No more vague emails or improvised screenshots: clients comment directly on the page, you export everything in one clean file.

Product & UX teams

Review where the interfaces live: in the browser. Uxnote adds notes and highlights without touching existing code.

Core features

Capture modes

Highlight text or pin any element; numbered badges, priorities, and clickable snippets for jump-to.

Focus & theming

Built-in 20% dim overlay (toggleable), unified highlight color or per-type colors, panel/marker styling follows your choice.

Import / Export / Mail

Single JSON (title + date), re-import to re-render, email sending for sharing with devs.

How it works?

1

Inject

Paste the snippet on each page (or via a global tag manager).

2

Share

Send the URL to your client (optionally add ?uxnote=1 to flag review mode).

3

Annotate

Clients highlight and comment on text or elements; everything shows in the Uxnote panel.

4

Export / Mail

Dev side: click “Export” (JSON) or “Mail” to collect and process feedback.

Install (copy / paste)

Version: v1.0.0

Default install

Default installation: drop Uxnote right before </body> on each page you want to annotate:

<script src="https://github.com/ninefortyonestudio/uxnote/releases/download/v1.0.0/uxnote.min-v1.0.0.js"></script>

UxNote on GitHub

Uxnote is open source under the MIT License. Browse the code, follow updates, and share ideas or issues.

View the repo View releases github.com/ninefortyonestudio/uxnote

FAQ

Where should the script tag be placed?

Place it right before </body> so the DOM is ready. If you must place it in <head>, add defer.

How are annotations stored and scoped?

Annotations are stored in localStorage for the current origin. Each page URL keeps its own set, and clearing storage removes them.

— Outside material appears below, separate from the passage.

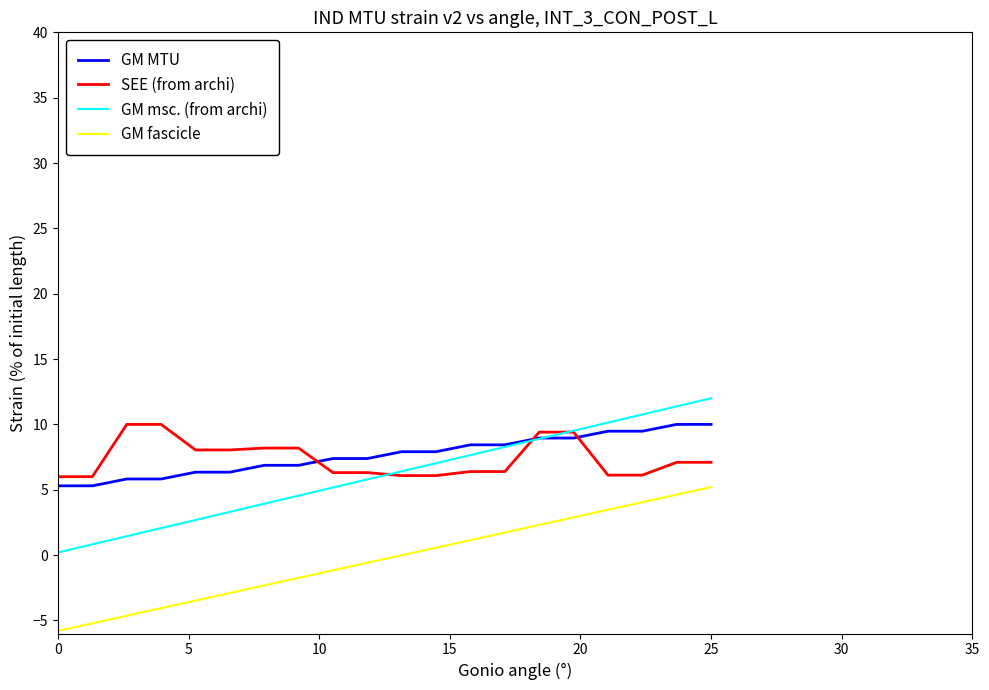

True or false: GM msc. (from archi) and GM fascicle cross at least once.

False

Can we export, import, and merge reviews?

Yes. Export generates a JSON file. Import appends annotations so you can consolidate feedback from multiple reviewers.

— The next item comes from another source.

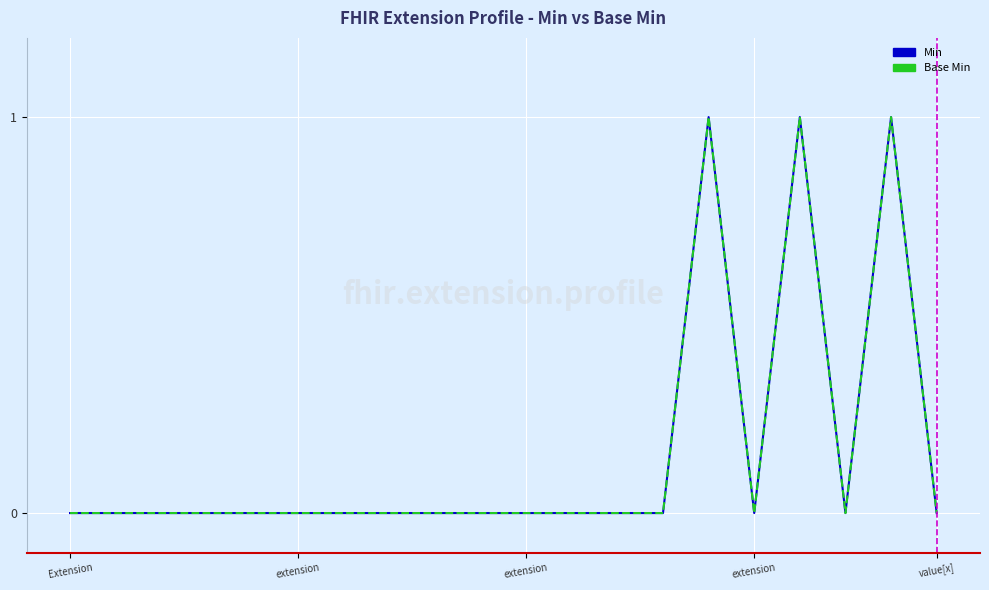

Which label corresponds to the smallest value in the chart?

Extension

Does it work on staging, previews, or localhost?

Yes, as long as the script loads and the browser allows localStorage in that environment.

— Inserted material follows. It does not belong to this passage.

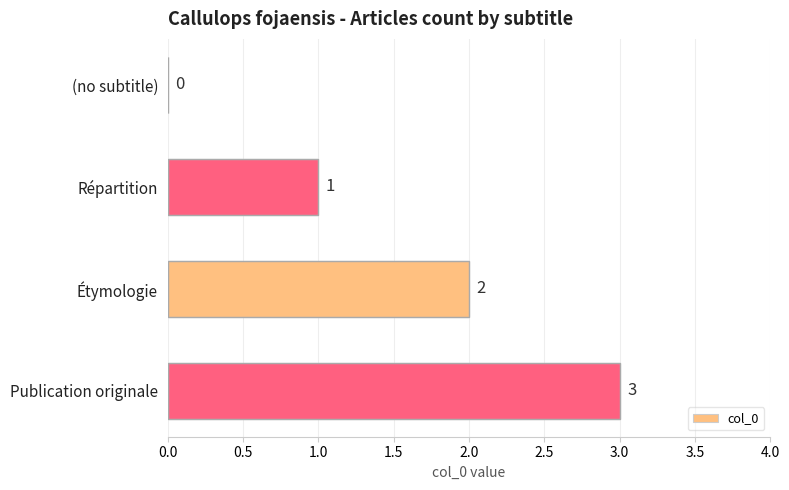

At which category does the chart reach its peak across all series?

Publication originale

How do we customize colors, dim, and toolbar position?

Use script tag options like colorForHighlight (or colorForTextHighlight + colorForElementHighlight), isBackdropVisible, isToolOnTopAtLaunch, and isToolVisibleAtFirstLaunch.

Is any data sent to a server?

No. Everything stays in the browser unless you export a JSON file or send annotations by email.

Is Uxnote open source?

Yes. Uxnote is open source under the MIT License, which allows commercial use, modification, and redistribution.

Can we use it on single-page apps (React, Vue, etc.)?

Yes. Annotations are stored per URL. In SPAs, route changes and re-renders do not always trigger a full reload, so you may need to reload or re-initialize to render annotations for the new URL.

Will a strict CSP block Uxnote?

CSP (Content Security Policy) is a browser security header that restricts script and style sources. If it is strict, allow the Uxnote script origin and inline styles (or use a nonce/hash) so the toolbar and highlights can render.

How do we block specific areas from annotations?

Add data-uxnote-ignore to any element to disable annotation inside it. You can re-enable a child with data-uxnote-allow.

Does it work inside iframes?

Cross-origin iframes are blocked by the browser. For same-origin iframes, you must inject Uxnote inside the iframe document.